Esta degradación del lenguaje tiene consecuencias que van más allá del estilo. Cuando el discurso político se vuelve agresivo y deshumanizante, se erosiona la legitimidad institucional, se profundiza la polarización y se debilita la confianza en las reglas democráticas. No es casualidad: es parte de una forma de ejercer el poder que desprecia el consenso y se alimenta del conflicto.
Norberto Bobbio lo advertía con claridad: la democracia no se define solo por el voto, sino por el respeto a las normas, la transparencia y la deliberación. Cuando esos pilares se ven amenazados por una retórica violenta, la democracia se vuelve frágil. Y lo que debería ser un espacio de construcción colectiva se transforma en un campo de batalla simbólico.
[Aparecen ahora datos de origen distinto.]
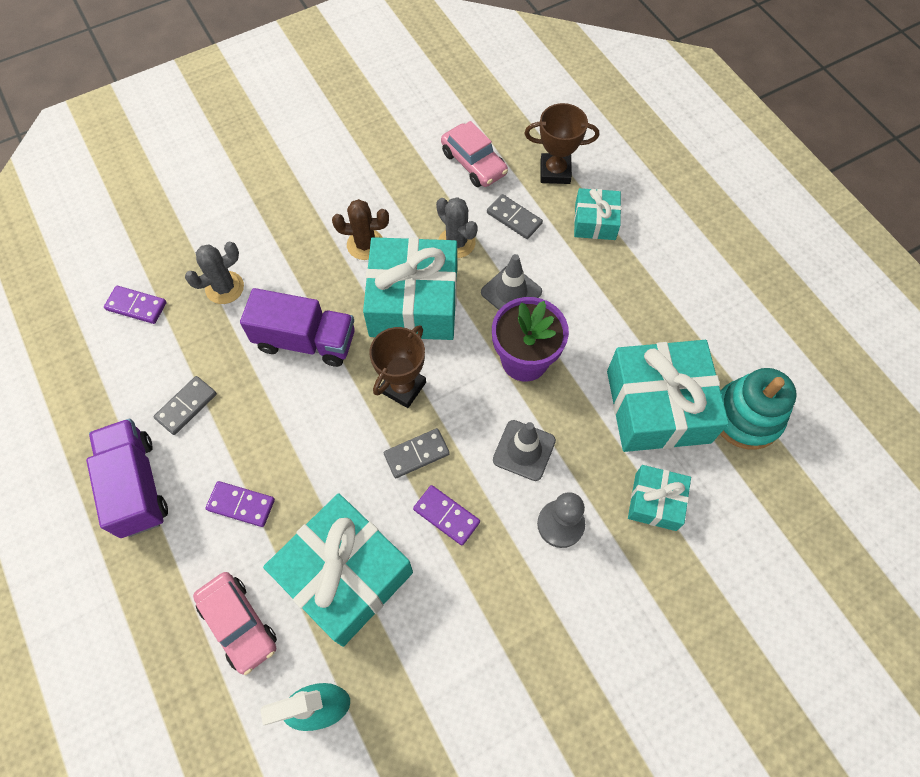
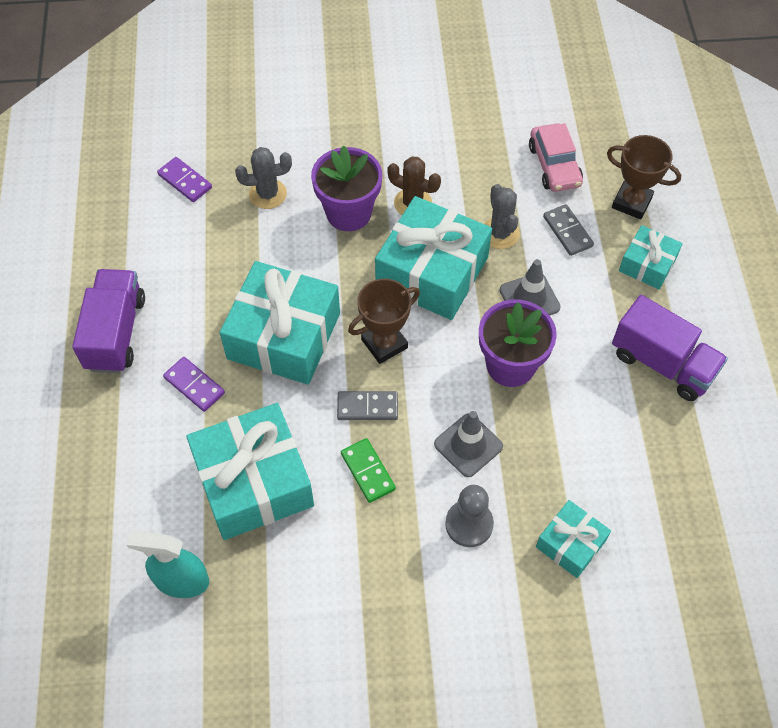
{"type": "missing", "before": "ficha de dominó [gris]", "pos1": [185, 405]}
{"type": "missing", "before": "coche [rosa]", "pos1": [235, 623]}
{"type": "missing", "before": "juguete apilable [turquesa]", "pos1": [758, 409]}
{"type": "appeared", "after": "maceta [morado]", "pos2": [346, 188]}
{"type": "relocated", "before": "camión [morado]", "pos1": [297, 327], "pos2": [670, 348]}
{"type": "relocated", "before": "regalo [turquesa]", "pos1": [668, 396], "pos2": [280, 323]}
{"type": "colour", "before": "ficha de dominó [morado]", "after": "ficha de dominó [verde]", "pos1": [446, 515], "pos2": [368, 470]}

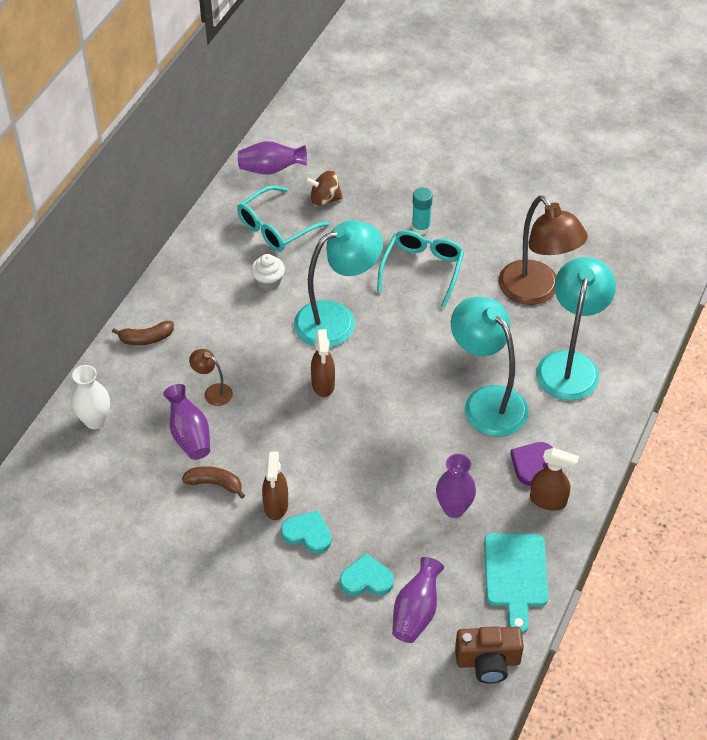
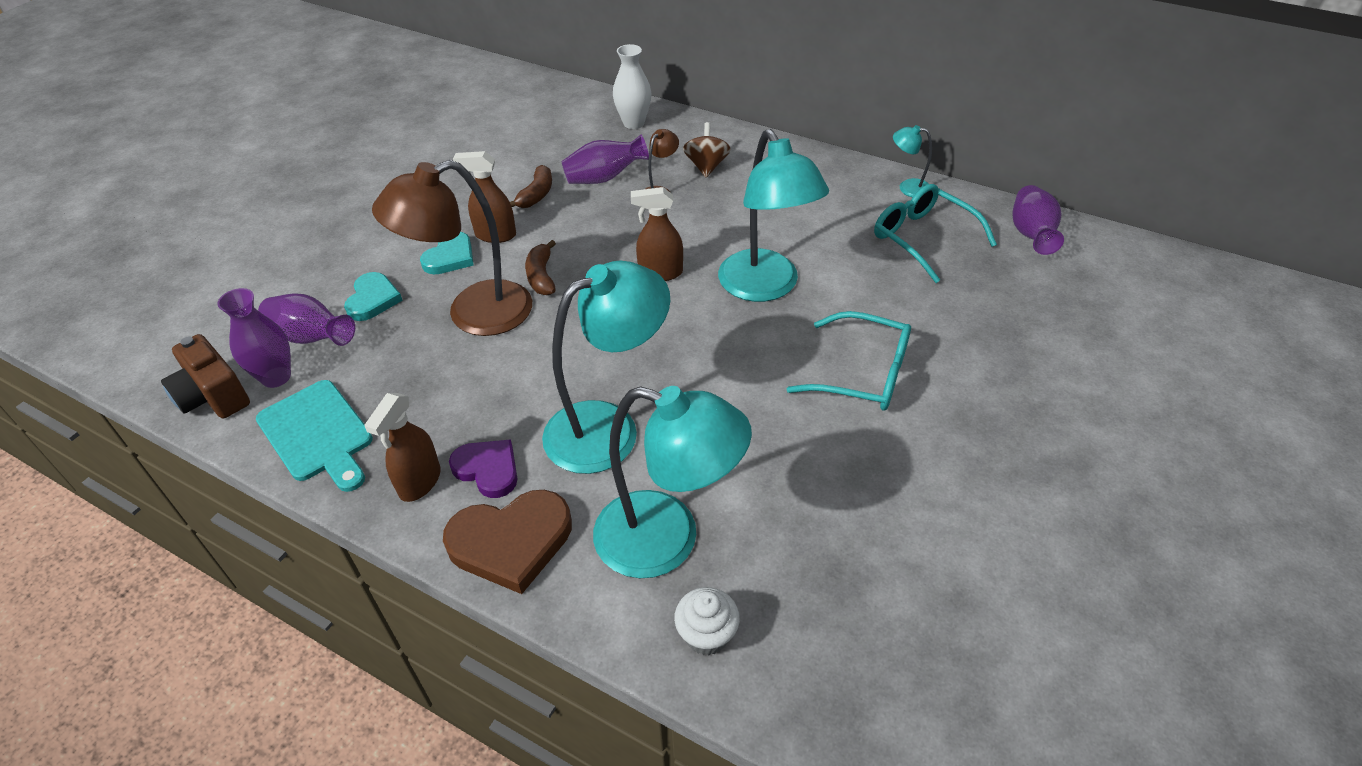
{"type": "missing", "before": "barra de pegamento [turquesa]", "pos1": [422, 211]}
{"type": "appeared", "after": "corazón [marrón]", "pos2": [507, 542]}
{"type": "appeared", "after": "lámpara [turquesa]", "pos2": [912, 161]}
{"type": "relocated", "before": "plátano [marrón]", "pos1": [143, 333], "pos2": [540, 267]}
{"type": "relocated", "before": "magdalena [blanco]", "pos1": [268, 272], "pos2": [707, 621]}
{"type": "relocated", "before": "peonza [marrón]", "pos1": [324, 188], "pos2": [707, 150]}
{"type": "relocated", "before": "florero [morado]", "pos1": [456, 486], "pos2": [254, 338]}
{"type": "relocated", "before": "lámpara [marrón]", "pos1": [543, 250], "pos2": [452, 248]}
{"type": "spun", "before": "cámara [marrón]", "pos1": [489, 655], "pos2": [205, 376], "turn": -45}
{"type": "spun", "before": "tabla de cortar [turquesa]", "pos1": [516, 583], "pos2": [314, 436], "turn": -135}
En este contexto, el aporte del politólogo argentino Natalio Botana resulta clave. Él ha definido este momento como una “tormenta reaccionaria”, una expresión que condensa el clima de furia y confrontación que atraviesa no solo nuestro país, sino buena parte del mundo. Botana no habla solo de palabras duras, sino de una ofensiva contra los valores republicanos, contra la idea de que el Estado debe garantizar derechos y promover el bien común.
La violencia discursiva, entonces, no es un fenómeno aislado ni un exceso ocasional. Es parte de una narrativa que busca instalar la idea de que el otro no merece ser escuchado, que el disenso es una amenaza y que el conflicto debe resolverse por imposición. Esa lógica es incompatible con cualquier proyecto democrático serio.
Como sociedad, tenemos que resistir esa tentación. No desde el silencio ni desde la resignación, sino desde el compromiso con una política que recupere el valor del diálogo, del respeto y del argumento. No se trata de evitar el conflicto, sino de gestionarlo de manera democrática, sin caer en la lógica del desprecio.
Creemos que es posible reconstruir ese espacio. Que la política puede volver a ser un lugar donde las diferencias se discutan con altura, donde el adversario no sea visto como enemigo, y donde el lenguaje recupere su función de encuentro. Para eso, necesitamos líderes que comprendan que las palabras no son inocentes: construyen realidades, moldean vínculos y definen el horizonte de lo posible.
La democracia se defiende todos los días, también desde el lenguaje. Y frente a la violencia discursiva, nuestra respuesta debe ser clara y firme: más diálogo, más respeto, más democracia.
(*) Marcelo Servin (Profesor en Ciencia Política – Maestrando en Ciencias Sociales y Humanidades por la Universidad Nacional de Quilmes).